BEGIN Information

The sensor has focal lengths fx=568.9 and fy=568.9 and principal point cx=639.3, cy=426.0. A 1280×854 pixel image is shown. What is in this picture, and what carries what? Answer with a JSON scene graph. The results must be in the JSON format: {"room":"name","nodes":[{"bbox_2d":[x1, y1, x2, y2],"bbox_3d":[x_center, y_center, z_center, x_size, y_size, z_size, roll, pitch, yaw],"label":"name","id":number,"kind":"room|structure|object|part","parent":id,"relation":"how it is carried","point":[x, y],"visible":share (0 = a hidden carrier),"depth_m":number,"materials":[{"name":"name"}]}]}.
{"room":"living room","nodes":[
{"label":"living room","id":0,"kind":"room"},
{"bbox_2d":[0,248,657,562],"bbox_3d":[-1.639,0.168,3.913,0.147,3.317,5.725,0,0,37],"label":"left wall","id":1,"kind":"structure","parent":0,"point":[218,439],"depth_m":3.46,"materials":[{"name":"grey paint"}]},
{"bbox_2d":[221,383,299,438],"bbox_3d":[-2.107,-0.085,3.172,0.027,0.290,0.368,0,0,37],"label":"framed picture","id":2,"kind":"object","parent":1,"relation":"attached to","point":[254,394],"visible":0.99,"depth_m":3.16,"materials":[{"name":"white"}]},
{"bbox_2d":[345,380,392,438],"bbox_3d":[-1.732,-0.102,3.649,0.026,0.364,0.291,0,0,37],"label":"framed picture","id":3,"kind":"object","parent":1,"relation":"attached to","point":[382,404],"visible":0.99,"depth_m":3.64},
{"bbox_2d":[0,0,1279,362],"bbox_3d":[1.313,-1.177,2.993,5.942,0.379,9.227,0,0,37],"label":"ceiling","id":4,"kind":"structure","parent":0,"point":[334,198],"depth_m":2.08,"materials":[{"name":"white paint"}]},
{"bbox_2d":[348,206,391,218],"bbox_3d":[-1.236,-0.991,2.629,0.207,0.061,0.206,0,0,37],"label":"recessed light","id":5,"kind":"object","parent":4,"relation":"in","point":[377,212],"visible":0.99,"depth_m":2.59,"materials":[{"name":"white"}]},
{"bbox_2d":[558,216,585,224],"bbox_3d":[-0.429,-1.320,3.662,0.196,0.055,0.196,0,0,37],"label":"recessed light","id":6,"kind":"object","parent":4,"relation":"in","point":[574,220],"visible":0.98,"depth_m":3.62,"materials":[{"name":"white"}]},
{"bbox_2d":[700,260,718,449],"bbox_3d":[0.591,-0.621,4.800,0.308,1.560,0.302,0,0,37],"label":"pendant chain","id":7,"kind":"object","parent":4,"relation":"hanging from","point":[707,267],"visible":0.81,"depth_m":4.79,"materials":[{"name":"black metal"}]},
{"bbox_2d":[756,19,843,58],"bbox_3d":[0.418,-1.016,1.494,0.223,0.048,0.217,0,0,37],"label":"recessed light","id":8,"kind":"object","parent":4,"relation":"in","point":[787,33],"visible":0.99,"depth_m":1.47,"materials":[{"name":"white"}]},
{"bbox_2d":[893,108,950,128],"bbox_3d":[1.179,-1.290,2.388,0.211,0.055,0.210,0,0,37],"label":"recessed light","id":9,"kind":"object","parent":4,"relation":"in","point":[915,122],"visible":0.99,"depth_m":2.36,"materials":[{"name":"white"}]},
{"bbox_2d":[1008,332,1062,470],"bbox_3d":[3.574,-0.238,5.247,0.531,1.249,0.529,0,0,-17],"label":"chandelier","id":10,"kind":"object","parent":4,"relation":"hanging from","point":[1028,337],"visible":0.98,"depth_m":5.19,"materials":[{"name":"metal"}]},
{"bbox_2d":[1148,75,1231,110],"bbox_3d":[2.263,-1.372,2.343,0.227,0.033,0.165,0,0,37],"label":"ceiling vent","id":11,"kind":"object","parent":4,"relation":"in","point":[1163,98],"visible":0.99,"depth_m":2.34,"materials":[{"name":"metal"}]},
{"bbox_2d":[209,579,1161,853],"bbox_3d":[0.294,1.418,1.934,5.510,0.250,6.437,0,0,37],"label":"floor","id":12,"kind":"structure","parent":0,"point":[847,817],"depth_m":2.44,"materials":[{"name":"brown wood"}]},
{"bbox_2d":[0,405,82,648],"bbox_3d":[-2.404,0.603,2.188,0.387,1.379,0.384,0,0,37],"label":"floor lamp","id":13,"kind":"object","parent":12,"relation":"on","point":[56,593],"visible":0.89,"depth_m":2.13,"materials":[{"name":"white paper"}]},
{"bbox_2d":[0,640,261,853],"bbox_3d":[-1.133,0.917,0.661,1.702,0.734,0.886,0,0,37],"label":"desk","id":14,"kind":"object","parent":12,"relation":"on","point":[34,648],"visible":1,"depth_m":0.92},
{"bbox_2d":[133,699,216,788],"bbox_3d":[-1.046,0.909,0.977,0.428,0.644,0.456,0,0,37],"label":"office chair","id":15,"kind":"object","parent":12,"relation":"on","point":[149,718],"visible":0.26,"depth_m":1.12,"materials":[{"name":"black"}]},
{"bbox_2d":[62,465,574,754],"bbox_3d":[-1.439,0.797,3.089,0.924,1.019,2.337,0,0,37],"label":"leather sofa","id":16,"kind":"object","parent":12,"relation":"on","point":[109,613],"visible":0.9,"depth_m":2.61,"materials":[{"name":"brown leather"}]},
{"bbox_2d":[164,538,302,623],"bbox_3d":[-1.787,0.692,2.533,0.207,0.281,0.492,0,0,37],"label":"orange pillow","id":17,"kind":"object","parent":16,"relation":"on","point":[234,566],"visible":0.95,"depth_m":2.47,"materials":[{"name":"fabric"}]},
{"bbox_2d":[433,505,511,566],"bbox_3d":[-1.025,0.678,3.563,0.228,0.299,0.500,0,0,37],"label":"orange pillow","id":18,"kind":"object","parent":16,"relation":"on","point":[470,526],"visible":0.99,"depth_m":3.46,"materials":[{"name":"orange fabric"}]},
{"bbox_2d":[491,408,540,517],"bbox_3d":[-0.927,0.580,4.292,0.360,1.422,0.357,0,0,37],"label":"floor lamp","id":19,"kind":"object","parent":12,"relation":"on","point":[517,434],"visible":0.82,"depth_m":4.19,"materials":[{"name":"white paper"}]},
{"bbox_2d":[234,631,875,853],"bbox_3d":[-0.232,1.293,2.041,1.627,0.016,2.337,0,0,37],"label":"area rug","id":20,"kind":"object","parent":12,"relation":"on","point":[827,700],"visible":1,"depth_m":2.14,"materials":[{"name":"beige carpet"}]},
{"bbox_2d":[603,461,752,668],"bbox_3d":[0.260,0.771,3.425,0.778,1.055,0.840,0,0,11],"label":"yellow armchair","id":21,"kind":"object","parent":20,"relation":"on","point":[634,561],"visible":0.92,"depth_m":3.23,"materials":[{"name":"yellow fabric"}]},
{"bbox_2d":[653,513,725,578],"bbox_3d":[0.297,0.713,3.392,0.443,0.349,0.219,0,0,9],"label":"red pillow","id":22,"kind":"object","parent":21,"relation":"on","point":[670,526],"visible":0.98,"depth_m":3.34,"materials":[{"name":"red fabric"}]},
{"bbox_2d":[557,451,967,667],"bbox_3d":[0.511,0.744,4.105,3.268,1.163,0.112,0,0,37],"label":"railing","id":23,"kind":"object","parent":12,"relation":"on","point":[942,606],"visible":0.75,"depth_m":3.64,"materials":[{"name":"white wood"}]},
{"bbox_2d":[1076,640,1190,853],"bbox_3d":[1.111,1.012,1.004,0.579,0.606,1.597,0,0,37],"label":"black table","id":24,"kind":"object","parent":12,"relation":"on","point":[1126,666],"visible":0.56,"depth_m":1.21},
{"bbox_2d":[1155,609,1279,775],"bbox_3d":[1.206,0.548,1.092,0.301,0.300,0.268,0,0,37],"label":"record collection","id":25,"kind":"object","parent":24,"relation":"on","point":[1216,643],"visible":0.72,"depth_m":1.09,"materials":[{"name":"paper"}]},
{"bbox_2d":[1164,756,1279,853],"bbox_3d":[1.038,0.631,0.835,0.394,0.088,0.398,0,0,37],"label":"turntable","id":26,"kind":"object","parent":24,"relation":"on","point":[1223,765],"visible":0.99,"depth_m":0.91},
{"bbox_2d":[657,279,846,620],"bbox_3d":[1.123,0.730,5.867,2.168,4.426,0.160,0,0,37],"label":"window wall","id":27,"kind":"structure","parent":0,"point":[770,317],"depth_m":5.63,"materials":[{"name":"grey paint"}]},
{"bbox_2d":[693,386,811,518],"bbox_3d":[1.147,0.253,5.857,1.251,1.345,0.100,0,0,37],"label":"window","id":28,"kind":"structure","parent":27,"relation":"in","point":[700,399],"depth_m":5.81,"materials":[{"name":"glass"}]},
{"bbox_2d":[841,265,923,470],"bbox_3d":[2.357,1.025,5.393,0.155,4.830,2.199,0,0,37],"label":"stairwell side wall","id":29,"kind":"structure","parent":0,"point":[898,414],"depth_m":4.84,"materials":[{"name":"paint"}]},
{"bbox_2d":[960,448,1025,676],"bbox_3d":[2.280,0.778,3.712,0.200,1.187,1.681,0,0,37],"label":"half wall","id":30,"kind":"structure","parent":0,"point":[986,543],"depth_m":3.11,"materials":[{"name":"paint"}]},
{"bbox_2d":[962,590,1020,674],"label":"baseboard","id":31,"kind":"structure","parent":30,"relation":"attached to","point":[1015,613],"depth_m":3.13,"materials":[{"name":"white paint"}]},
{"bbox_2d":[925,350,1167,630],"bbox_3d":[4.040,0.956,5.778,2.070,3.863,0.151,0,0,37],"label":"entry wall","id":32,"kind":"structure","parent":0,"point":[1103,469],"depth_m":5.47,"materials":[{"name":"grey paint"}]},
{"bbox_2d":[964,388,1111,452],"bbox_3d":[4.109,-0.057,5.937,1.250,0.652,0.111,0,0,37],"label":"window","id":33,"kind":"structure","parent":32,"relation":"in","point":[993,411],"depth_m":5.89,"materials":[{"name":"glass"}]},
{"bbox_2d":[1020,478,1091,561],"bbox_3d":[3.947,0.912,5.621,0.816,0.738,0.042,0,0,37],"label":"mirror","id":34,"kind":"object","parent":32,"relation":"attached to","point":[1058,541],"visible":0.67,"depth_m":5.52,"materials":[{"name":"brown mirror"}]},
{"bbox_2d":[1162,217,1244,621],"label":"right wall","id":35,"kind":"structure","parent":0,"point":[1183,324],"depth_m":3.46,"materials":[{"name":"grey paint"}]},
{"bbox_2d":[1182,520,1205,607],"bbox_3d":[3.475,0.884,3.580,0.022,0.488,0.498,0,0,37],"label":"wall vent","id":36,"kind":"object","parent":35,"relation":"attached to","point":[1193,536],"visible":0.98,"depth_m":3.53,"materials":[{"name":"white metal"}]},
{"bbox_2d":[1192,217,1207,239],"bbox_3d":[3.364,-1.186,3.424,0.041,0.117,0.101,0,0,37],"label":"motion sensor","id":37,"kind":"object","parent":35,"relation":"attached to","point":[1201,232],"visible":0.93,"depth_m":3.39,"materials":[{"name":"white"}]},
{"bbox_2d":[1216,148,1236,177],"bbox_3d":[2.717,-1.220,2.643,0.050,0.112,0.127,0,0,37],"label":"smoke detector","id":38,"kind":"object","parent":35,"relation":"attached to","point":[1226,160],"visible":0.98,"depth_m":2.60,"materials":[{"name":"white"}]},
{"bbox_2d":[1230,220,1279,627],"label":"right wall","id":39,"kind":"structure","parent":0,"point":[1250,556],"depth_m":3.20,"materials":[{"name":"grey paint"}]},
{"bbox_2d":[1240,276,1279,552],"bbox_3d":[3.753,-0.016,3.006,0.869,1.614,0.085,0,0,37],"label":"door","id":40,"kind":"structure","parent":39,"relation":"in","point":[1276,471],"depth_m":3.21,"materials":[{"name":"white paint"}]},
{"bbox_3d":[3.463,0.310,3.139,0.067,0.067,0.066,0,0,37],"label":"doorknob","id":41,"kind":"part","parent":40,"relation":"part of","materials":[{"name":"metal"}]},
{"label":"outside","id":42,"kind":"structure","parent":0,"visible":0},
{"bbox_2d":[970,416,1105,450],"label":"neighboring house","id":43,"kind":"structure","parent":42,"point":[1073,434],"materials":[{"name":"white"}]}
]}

END Information

**Exercise:** Show me every line in the data above that includes "recessed".

**Written response:**
{"bbox_2d":[348,206,391,218],"bbox_3d":[-1.236,-0.991,2.629,0.207,0.061,0.206,0,0,37],"label":"recessed light","id":5,"kind":"object","parent":4,"relation":"in","point":[377,212],"visible":0.99,"depth_m":2.59,"materials":[{"name":"white"}]},
{"bbox_2d":[558,216,585,224],"bbox_3d":[-0.429,-1.320,3.662,0.196,0.055,0.196,0,0,37],"label":"recessed light","id":6,"kind":"object","parent":4,"relation":"in","point":[574,220],"visible":0.98,"depth_m":3.62,"materials":[{"name":"white"}]},
{"bbox_2d":[756,19,843,58],"bbox_3d":[0.418,-1.016,1.494,0.223,0.048,0.217,0,0,37],"label":"recessed light","id":8,"kind":"object","parent":4,"relation":"in","point":[787,33],"visible":0.99,"depth_m":1.47,"materials":[{"name":"white"}]},
{"bbox_2d":[893,108,950,128],"bbox_3d":[1.179,-1.290,2.388,0.211,0.055,0.210,0,0,37],"label":"recessed light","id":9,"kind":"object","parent":4,"relation":"in","point":[915,122],"visible":0.99,"depth_m":2.36,"materials":[{"name":"white"}]},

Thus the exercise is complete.